That is some awesome fishing right there, congrats.


----------



## duck44 (Feb 7, 2006)

Caution, topwater action may result in an incurable addiction that is only subsided by the next blow up!!! Nothing gets your blood jumping than that explosion.

If you have not tried it comit to it and fish it all day I have caught fish in the morning mid day and while the sun is setting. I like it when everyone is leaving as the sun goes down and I know that I will be the only one there when it turns on!!!!


----------



## REDFISH STALKER (May 17, 2006)

Congrads on the mess of trout. Man, I can't wait til my day comes like that.


----------



## jamesgreeson (Jan 31, 2006)

Great pics mullet!So thats what a trout looks like,lol


----------



## JustAddWater2 (Oct 10, 2005)

You would have won troutmasters Saturday with those fish, and many fished that same spot. Goes to show the difference a day can make.

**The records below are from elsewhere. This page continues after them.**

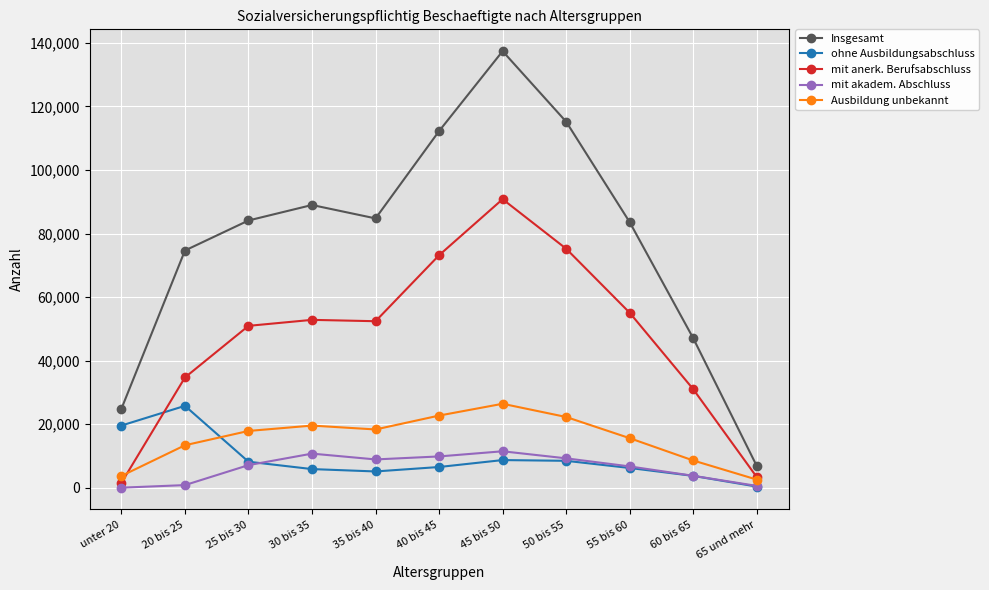

True or false: ohne Ausbildungsabschluss and Insgesamt intersect in this chart.

False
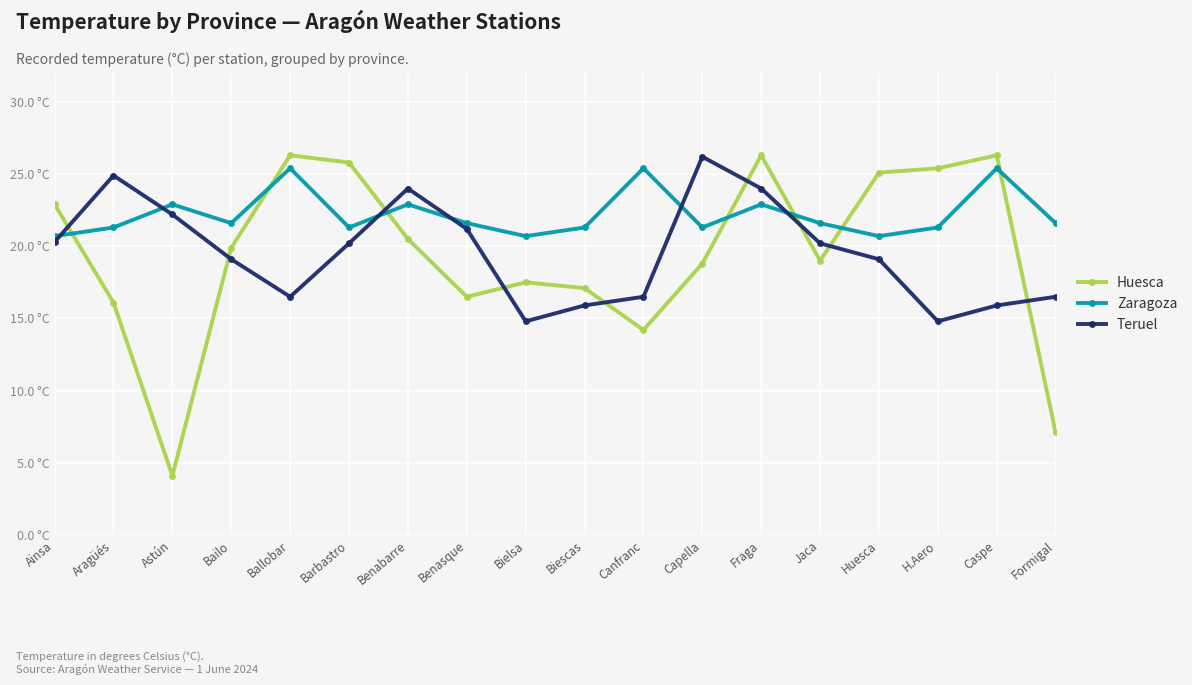

List the series in order of their peak value, highest first.

Huesca, Teruel, Zaragoza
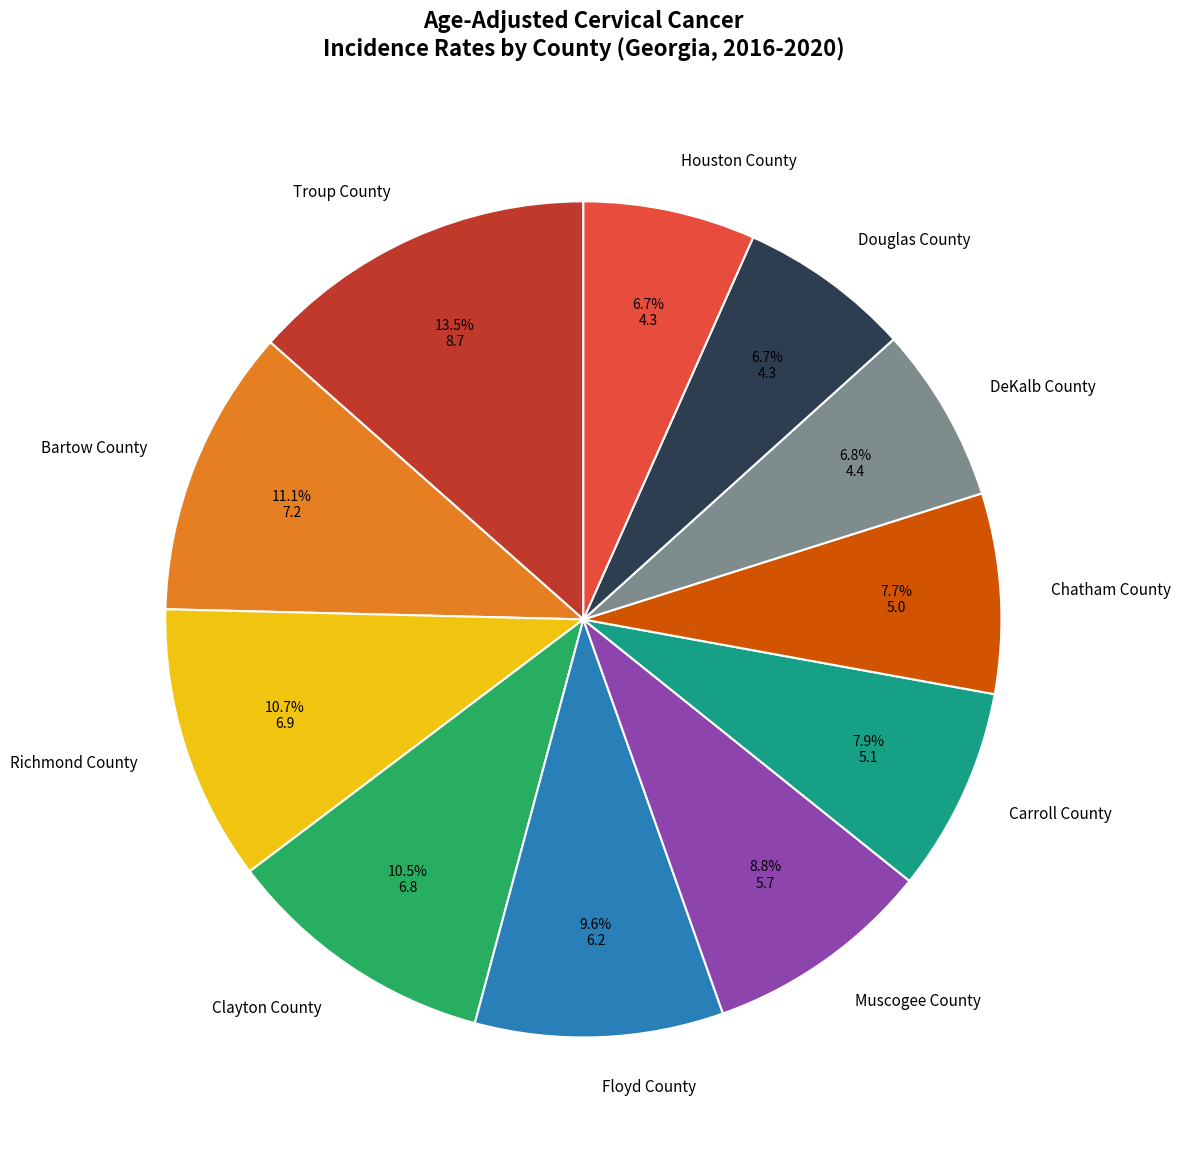

What percentage is the Richmond County slice, to the nearest percent?

11%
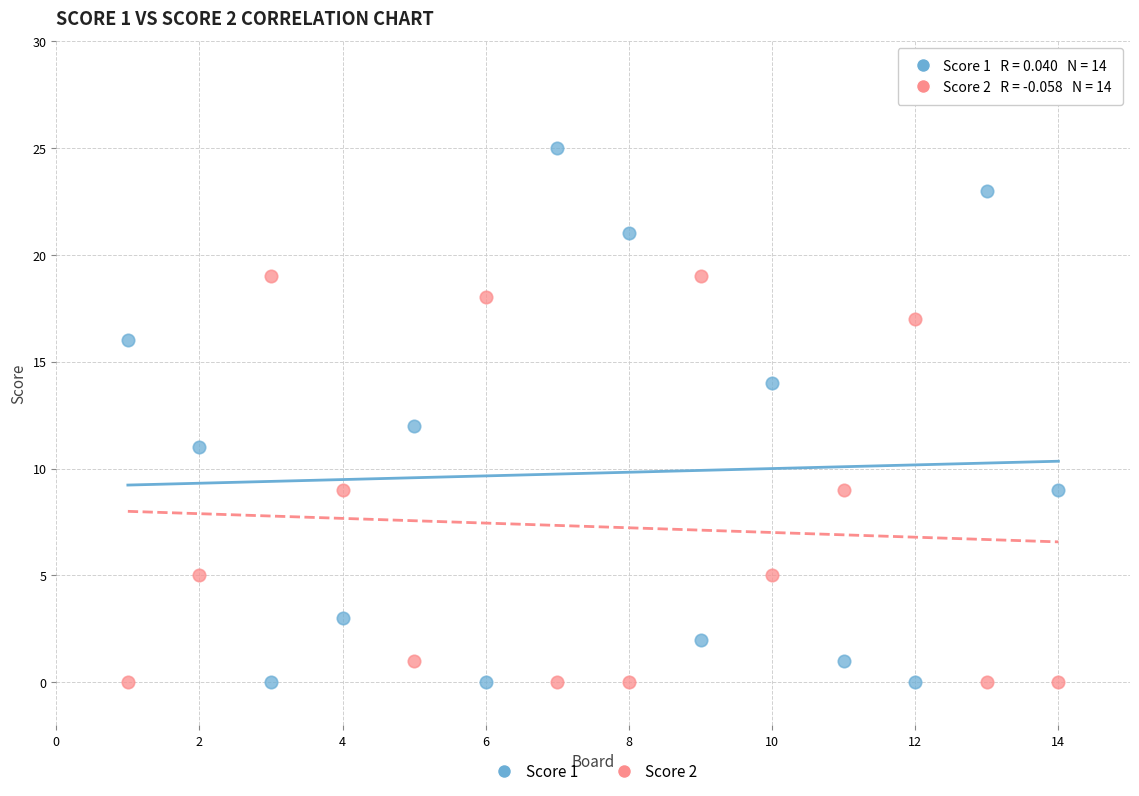

Which series reaches the maximum Y coordinate?

Score 1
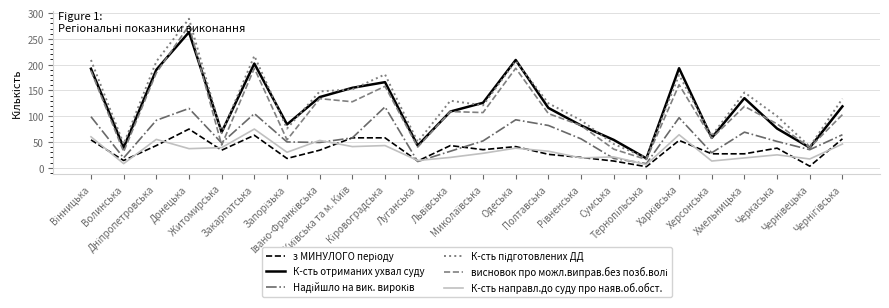

What is the greatest value displayed?

289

I'm glad you posted feet again or it wouldn't be your trademark. Nice Report Mullet


----------



## Hop (May 21, 2004)

Silverspoon said:


> Nice job Mullet!


Good Gosh men!!
Did you not see the part about me out fishing mullet on that trip!!!
The big ugly mug holding up them fish is mine! Gimme some props!
It's not very often that I out fish the man! Shhheeesh!

--Hop


----------



## gater (May 25, 2004)

*Nice job Mullet*

Good job there Mullet of putting Hop on those fish, we all know he never would have caught'em if you weren't there......There you go Hop, hows that! LOL Gater


----------



## Hop (May 21, 2004)

gater said:


> Good job there Mullet of putting Hop on those fish, we all know he never would have caught'em if you weren't there......There you go Hop, hows that! LOL Gater


Darnit we were on my boat and we were fishing a spot I showed Mullet about 2yrs ago!! :help: 
 
--Hop


----------



## Aggieangler (May 28, 2004)

Awesome!  Those look some pigs! I am real happy to hear that the top bite is finally heatin up.


----------



## cfred (Jun 13, 2004)

Hop said:


> Darnit we were on my boat and we were fishing a spot I showed Mullet about 2yrs ago!! :help:
> 
> --Hop


Yeah, but I showed you that spot about 4 years ago, and you don't hear me whining! LOL 

Great job guys, it's killing me that all of that was on tops, I can't wait to get out but my days off seem to be perfectly timed to be the day after these stinking fronts.


----------



## Hop (May 21, 2004)

cfred said:


> Yeah, but I showed you that spot about 4 years ago, and you don't hear me whining! LOL


Aight!! You showed it to me Back in April of '03! LOL
Man how time flies! 
If I aint gotta job next week we need to go wet a line.
--Hop


----------



## tail-chaser (May 5, 2007)

Mullet, you are still more than welcome to take me fishing, anytime just let me know. 



HEHEHEHE


----------



## Mullet (May 21, 2004)

*Capt Chris Martin*

I have to send salutations to Capt Chris Martin. 
It was reading his posts about the top water bite turning on last week that gave me the idea to swith to tops last Sunday.

Thanks Chris


----------